■ **PROBLEM DETAILS**
Output the data verbatim, minus the images.

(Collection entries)
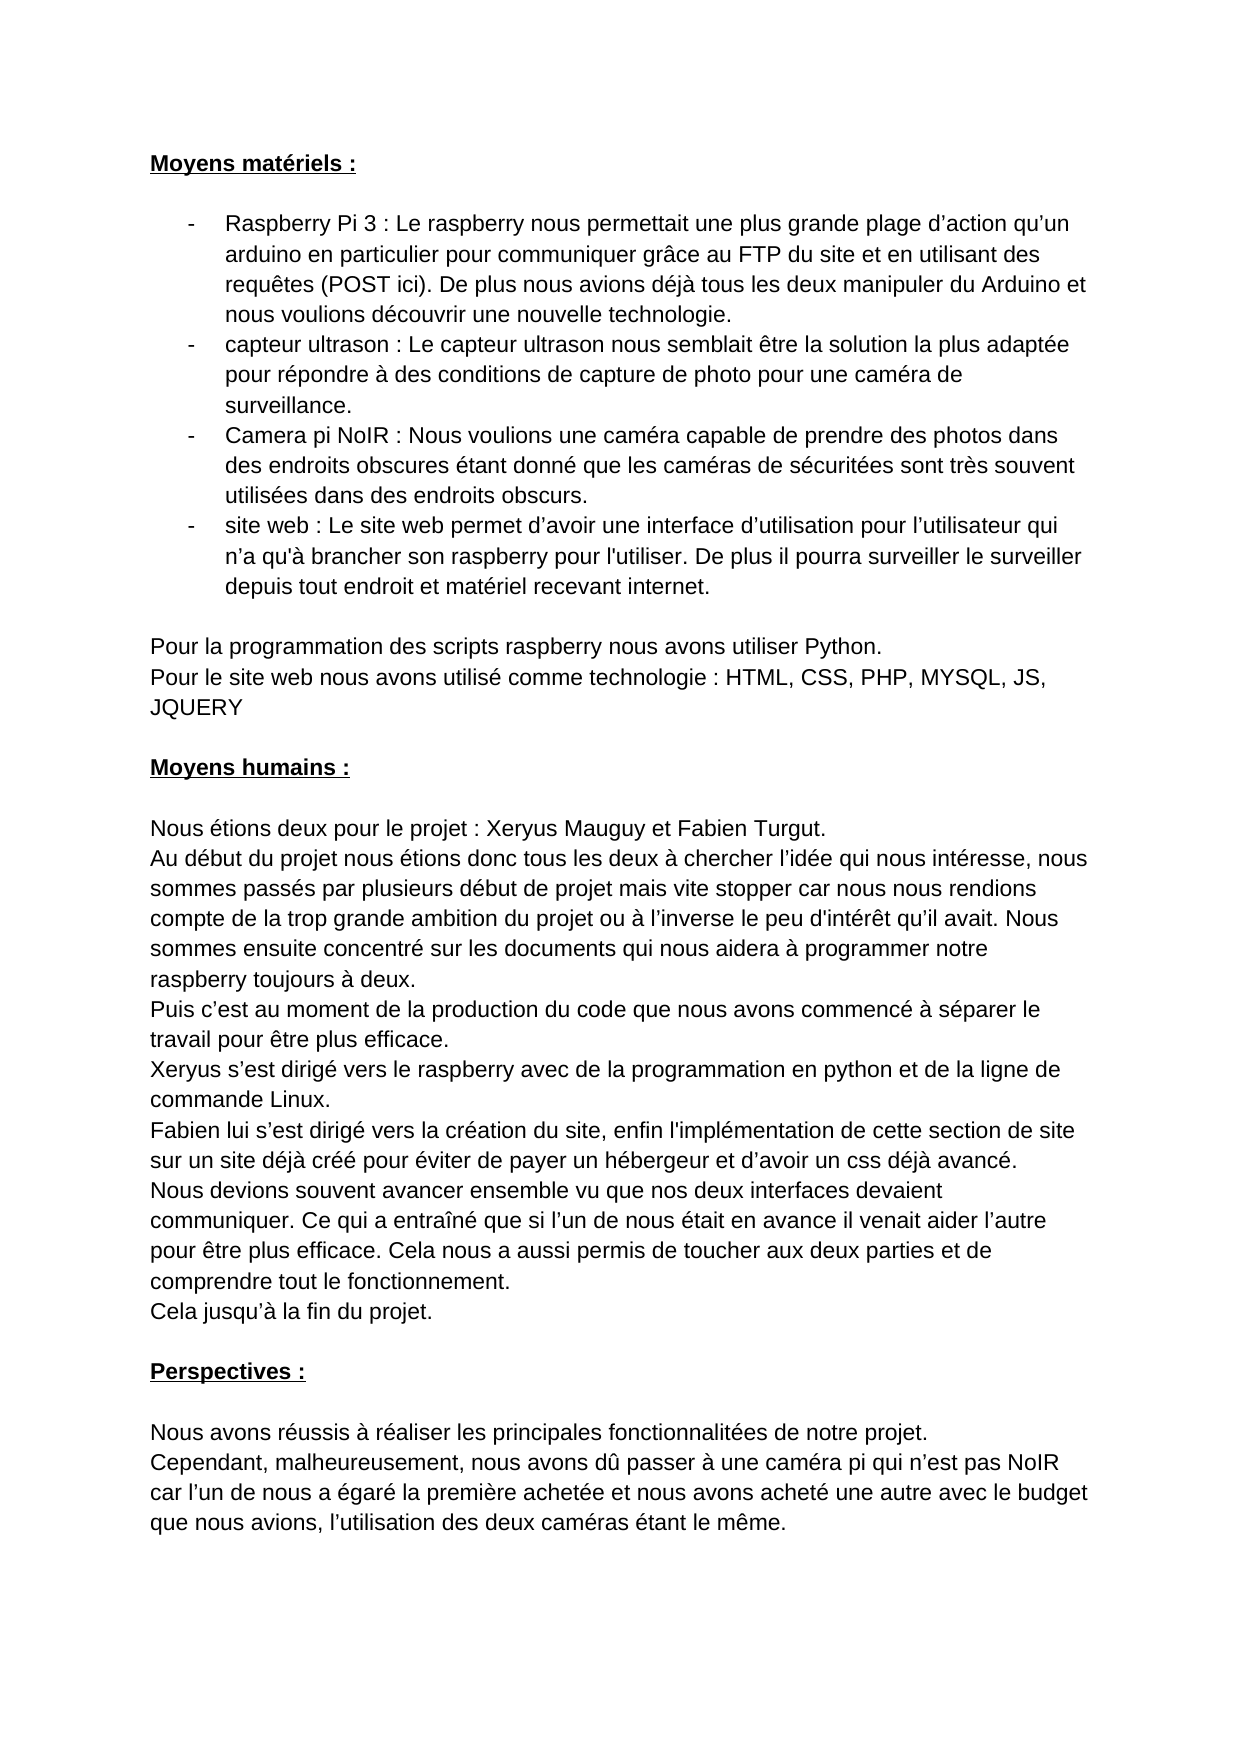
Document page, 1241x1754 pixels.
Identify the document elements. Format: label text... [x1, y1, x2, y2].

list capteur ultrason : Le capteur ultrason nous semblait être la solution la plus adaptée pour répondre à des conditions de capture de photo pour une caméra de surveillance. [187, 331, 1090, 418]
text Puis c’est au moment de la production du code que nous avons commencé à séparer le travail pour être plus efficace. [150, 996, 1090, 1052]
text Cependant, malheureusement, nous avons dû passer à une caméra pi qui n’est pas NoIR car l’un de nous a égaré la première achetée et nous avons acheté une autre avec le budget que nous avions, l’utilisation des deux caméras étant le même. [150, 1449, 1090, 1536]
text Pour le site web nous avons utilisé comme technologie : HTML, CSS, PHP, MYSQL, JS, JQUERY [150, 663, 1090, 720]
text Pour la programmation des scripts raspberry nous avons utiliser Python. [150, 633, 1090, 660]
text Au début du projet nous étions donc tous les deux à chercher l’idée qui nous intéresse, nous sommes passés par plusieurs début de projet mais vite stopper car nous nous rendions compte de la trop grande ambition du projet ou à l’inverse le peu d'intérêt qu’il avait. Nous sommes ensuite concentré sur les documents qui nous aidera à programmer notre raspberry toujours à deux. [150, 845, 1090, 992]
list Raspberry Pi 3 : Le raspberry nous permettait une plus grande plage d’action qu’un arduino en particulier pour communiquer grâce au FTP du site et en utilisant des requêtes (POST ici). De plus nous avions déjà tous les deux manipuler du Arduino et nous voulions découvrir une nouvelle technologie. [187, 210, 1090, 327]
text Xeryus s’est dirigé vers le raspberry avec de la programmation en python et de la ligne de commande Linux. [150, 1056, 1090, 1113]
text Perspectives : [150, 1358, 1090, 1385]
list site web : Le site web permet d’avoir une interface d’utilisation pour l’utilisateur qui n’a qu'à brancher son raspberry pour l'utiliser. De plus il pourra surveiller le surveiller depuis tout endroit et matériel recevant internet. [187, 512, 1090, 599]
text Nous devions souvent avancer ensemble vu que nos deux interfaces devaient communiquer. Ce qui a entraîné que si l’un de nous était en avance il venait aider l’autre pour être plus efficace. Cela nous a aussi permis de toucher aux deux parties et de comprendre tout le fonctionnement. [150, 1177, 1090, 1294]
text Nous étions deux pour le projet : Xeryus Mauguy et Fabien Turgut. [150, 814, 1090, 841]
text Fabien lui s’est dirigé vers la création du site, enfin l'implémentation de cette section de site sur un site déjà créé pour éviter de payer un hébergeur et d’avoir un css déjà avancé. [150, 1117, 1090, 1173]
list Camera pi NoIR : Nous voulions une caméra capable de prendre des photos dans des endroits obscures étant donné que les caméras de sécuritées sont très souvent utilisées dans des endroits obscurs. [187, 422, 1090, 509]
text Nous avons réussis à réaliser les principales fonctionnalitées de notre projet. [150, 1419, 1090, 1445]
text Moyens humains : [150, 754, 1090, 781]
text Moyens matériels : [150, 150, 1090, 176]
text Cela jusqu’à la fin du projet. [150, 1298, 1090, 1324]
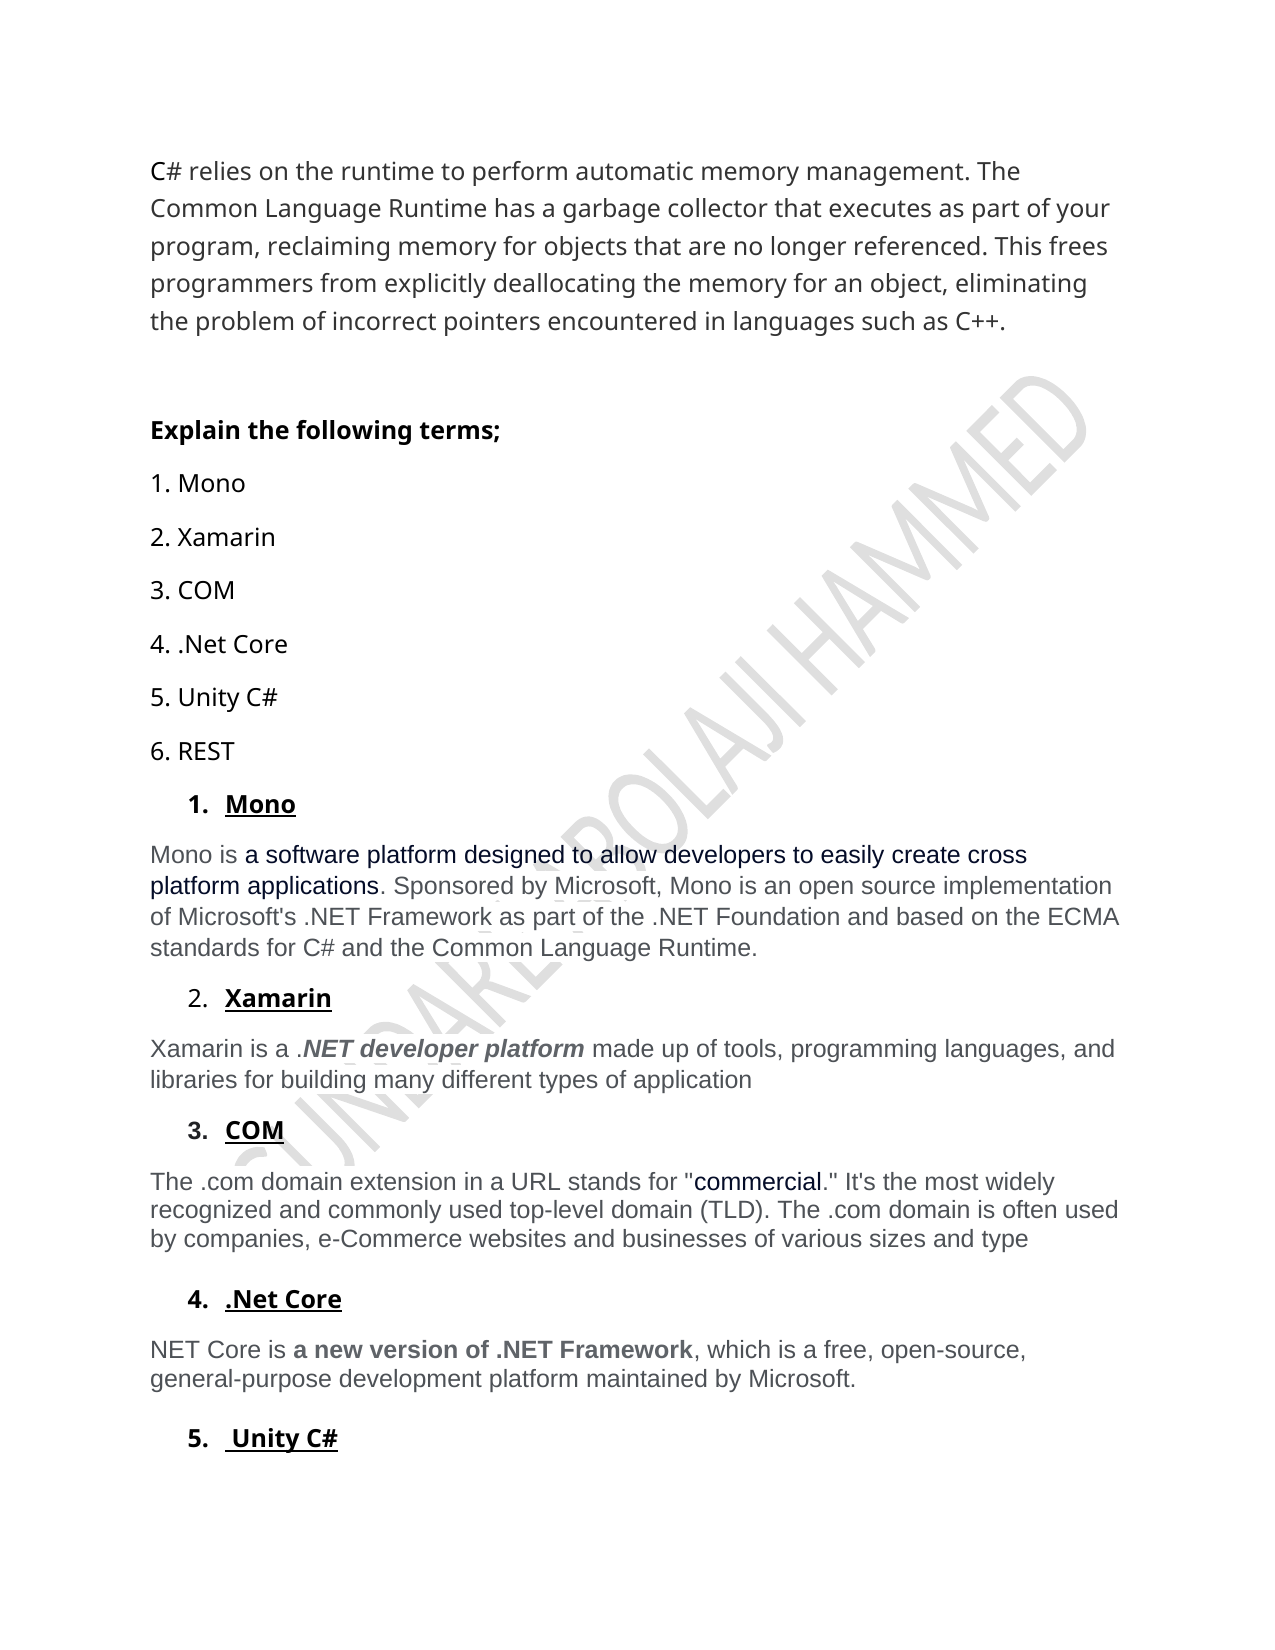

■ **ANSWER SPACE**
Document page, 1241x1754 pixels.
Identify the document elements. Format: label text... [x1, y1, x2, y2].

list capteur ultrason : Le capteur ultrason nous semblait être la solution la plus adaptée pour répondre à des conditions de capture de photo pour une caméra de surveillance. [187, 331, 1090, 418]
text Puis c’est au moment de la production du code que nous avons commencé à séparer le travail pour être plus efficace. [150, 996, 1090, 1052]
text Cependant, malheureusement, nous avons dû passer à une caméra pi qui n’est pas NoIR car l’un de nous a égaré la première achetée et nous avons acheté une autre avec le budget que nous avions, l’utilisation des deux caméras étant le même. [150, 1449, 1090, 1536]
text Pour le site web nous avons utilisé comme technologie : HTML, CSS, PHP, MYSQL, JS, JQUERY [150, 663, 1090, 720]
text Pour la programmation des scripts raspberry nous avons utiliser Python. [150, 633, 1090, 660]
text Au début du projet nous étions donc tous les deux à chercher l’idée qui nous intéresse, nous sommes passés par plusieurs début de projet mais vite stopper car nous nous rendions compte de la trop grande ambition du projet ou à l’inverse le peu d'intérêt qu’il avait. Nous sommes ensuite concentré sur les documents qui nous aidera à programmer notre raspberry toujours à deux. [150, 845, 1090, 992]
list Raspberry Pi 3 : Le raspberry nous permettait une plus grande plage d’action qu’un arduino en particulier pour communiquer grâce au FTP du site et en utilisant des requêtes (POST ici). De plus nous avions déjà tous les deux manipuler du Arduino et nous voulions découvrir une nouvelle technologie. [187, 210, 1090, 327]
text Xeryus s’est dirigé vers le raspberry avec de la programmation en python et de la ligne de commande Linux. [150, 1056, 1090, 1113]
text Perspectives : [150, 1358, 1090, 1385]
list site web : Le site web permet d’avoir une interface d’utilisation pour l’utilisateur qui n’a qu'à brancher son raspberry pour l'utiliser. De plus il pourra surveiller le surveiller depuis tout endroit et matériel recevant internet. [187, 512, 1090, 599]
text Nous devions souvent avancer ensemble vu que nos deux interfaces devaient communiquer. Ce qui a entraîné que si l’un de nous était en avance il venait aider l’autre pour être plus efficace. Cela nous a aussi permis de toucher aux deux parties et de comprendre tout le fonctionnement. [150, 1177, 1090, 1294]
text Nous étions deux pour le projet : Xeryus Mauguy et Fabien Turgut. [150, 814, 1090, 841]
text Fabien lui s’est dirigé vers la création du site, enfin l'implémentation de cette section de site sur un site déjà créé pour éviter de payer un hébergeur et d’avoir un css déjà avancé. [150, 1117, 1090, 1173]
list Camera pi NoIR : Nous voulions une caméra capable de prendre des photos dans des endroits obscures étant donné que les caméras de sécuritées sont très souvent utilisées dans des endroits obscurs. [187, 422, 1090, 509]
text Nous avons réussis à réaliser les principales fonctionnalitées de notre projet. [150, 1419, 1090, 1445]
text Moyens humains : [150, 754, 1090, 781]
text Moyens matériels : [150, 150, 1090, 176]
text Cela jusqu’à la fin du projet. [150, 1298, 1090, 1324]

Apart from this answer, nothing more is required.